» Source data
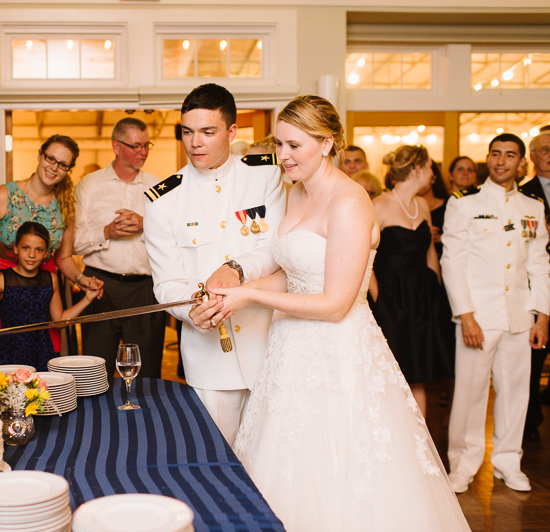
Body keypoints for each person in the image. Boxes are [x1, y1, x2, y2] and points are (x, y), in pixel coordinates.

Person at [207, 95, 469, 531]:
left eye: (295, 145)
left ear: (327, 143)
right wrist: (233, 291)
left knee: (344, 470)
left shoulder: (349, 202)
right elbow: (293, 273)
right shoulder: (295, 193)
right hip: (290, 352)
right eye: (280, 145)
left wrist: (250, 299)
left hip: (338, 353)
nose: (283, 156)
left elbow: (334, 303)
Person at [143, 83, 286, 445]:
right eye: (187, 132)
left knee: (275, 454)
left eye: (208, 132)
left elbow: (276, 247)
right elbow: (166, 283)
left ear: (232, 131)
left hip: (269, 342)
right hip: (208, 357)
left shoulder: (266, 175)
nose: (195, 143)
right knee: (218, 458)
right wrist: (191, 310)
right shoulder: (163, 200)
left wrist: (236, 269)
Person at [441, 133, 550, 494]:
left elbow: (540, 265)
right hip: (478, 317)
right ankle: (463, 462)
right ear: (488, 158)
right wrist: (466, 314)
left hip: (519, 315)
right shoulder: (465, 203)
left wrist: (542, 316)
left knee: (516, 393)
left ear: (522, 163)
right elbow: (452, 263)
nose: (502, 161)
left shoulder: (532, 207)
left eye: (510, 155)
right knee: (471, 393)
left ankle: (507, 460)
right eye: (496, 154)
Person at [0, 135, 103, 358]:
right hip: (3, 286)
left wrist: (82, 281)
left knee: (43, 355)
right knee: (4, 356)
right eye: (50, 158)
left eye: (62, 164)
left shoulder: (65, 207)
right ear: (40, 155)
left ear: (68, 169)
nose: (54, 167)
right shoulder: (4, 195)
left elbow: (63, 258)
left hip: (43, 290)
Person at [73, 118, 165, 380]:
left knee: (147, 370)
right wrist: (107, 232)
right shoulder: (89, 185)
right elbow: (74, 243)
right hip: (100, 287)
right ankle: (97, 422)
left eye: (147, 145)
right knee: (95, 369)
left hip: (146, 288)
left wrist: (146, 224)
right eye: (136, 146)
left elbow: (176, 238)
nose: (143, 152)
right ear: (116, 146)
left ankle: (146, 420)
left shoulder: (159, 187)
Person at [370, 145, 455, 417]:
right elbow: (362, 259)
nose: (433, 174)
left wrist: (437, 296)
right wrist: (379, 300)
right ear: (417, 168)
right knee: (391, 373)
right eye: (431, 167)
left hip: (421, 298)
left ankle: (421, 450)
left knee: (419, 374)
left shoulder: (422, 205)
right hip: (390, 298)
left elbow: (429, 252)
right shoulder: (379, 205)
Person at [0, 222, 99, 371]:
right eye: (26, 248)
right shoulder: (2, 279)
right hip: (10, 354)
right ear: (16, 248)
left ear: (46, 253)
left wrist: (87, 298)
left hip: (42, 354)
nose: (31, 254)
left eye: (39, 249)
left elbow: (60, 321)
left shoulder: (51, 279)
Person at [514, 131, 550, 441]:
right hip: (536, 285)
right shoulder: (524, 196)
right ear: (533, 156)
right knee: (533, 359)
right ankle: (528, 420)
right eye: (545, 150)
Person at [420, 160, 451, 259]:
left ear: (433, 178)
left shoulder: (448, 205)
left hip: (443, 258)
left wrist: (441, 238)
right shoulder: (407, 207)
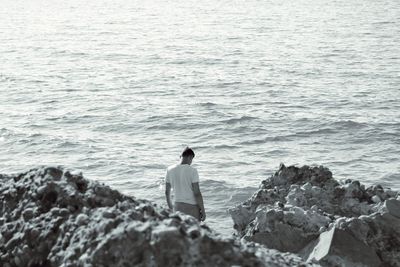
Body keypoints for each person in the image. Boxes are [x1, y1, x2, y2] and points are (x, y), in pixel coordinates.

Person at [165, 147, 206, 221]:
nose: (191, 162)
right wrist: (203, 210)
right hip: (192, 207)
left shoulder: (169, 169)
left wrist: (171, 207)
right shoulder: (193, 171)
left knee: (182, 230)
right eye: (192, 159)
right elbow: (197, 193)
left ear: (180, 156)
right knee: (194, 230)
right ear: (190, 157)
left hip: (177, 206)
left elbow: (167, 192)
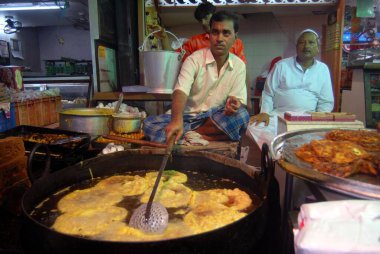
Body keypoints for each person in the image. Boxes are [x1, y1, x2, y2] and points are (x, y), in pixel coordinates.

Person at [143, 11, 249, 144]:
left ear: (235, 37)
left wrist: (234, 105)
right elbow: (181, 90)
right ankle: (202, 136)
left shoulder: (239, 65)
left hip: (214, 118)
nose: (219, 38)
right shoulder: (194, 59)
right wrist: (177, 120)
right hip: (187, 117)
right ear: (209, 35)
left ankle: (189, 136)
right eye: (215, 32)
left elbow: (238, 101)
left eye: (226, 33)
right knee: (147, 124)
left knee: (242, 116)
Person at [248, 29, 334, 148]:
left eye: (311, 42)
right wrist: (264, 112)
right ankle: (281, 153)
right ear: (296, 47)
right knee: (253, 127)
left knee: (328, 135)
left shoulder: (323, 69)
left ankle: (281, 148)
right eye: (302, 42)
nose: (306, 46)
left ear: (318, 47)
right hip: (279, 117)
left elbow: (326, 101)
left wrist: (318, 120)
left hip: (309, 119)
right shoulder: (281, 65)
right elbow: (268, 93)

==

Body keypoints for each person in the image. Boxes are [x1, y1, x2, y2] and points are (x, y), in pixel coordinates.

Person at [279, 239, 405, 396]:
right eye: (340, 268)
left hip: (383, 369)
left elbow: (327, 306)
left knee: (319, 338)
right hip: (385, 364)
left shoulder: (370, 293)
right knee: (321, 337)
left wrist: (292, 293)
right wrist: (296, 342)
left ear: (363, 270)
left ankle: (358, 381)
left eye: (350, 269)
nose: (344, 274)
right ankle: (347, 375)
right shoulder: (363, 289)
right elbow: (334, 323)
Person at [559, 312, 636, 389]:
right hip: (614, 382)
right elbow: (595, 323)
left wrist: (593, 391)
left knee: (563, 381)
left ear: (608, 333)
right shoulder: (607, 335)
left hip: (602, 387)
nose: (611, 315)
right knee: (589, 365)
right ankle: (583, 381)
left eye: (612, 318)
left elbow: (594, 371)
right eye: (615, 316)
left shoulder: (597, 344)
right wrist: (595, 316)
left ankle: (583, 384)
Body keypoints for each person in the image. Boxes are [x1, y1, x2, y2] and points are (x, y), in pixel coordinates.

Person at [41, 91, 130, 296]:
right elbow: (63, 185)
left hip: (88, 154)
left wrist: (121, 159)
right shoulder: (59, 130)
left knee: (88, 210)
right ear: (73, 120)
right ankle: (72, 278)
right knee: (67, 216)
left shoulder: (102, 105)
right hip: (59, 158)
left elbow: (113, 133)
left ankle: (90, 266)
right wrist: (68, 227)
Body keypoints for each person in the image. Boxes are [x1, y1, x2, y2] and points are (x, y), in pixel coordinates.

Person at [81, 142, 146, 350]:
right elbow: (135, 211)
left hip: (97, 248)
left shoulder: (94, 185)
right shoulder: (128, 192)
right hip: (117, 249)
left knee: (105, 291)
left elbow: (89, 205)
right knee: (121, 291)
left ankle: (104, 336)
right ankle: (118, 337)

» Work order
Take the material above from the line containing "right ear: (533, 156)" up to and including the line containing "left ear: (180, 156)" and retype it exactly, without any pictures.

» Result for this exercise
right ear: (533, 156)
right knee: (533, 359)
right ankle: (528, 420)
right eye: (545, 150)
Person at [420, 160, 451, 259]:
left ear: (433, 178)
left shoulder: (448, 205)
left hip: (443, 258)
left wrist: (441, 238)
right shoulder: (407, 207)
Body keypoints for each person in the image. Boxes are [x1, y1, x2, y2] and points are (x, y), in pixel coordinates.

Person at [165, 147, 206, 221]:
nose: (191, 162)
right wrist: (203, 210)
right hip: (192, 207)
left shoulder: (169, 169)
left wrist: (171, 207)
right shoulder: (193, 171)
left knee: (182, 230)
right eye: (192, 159)
right elbow: (197, 193)
left ear: (180, 156)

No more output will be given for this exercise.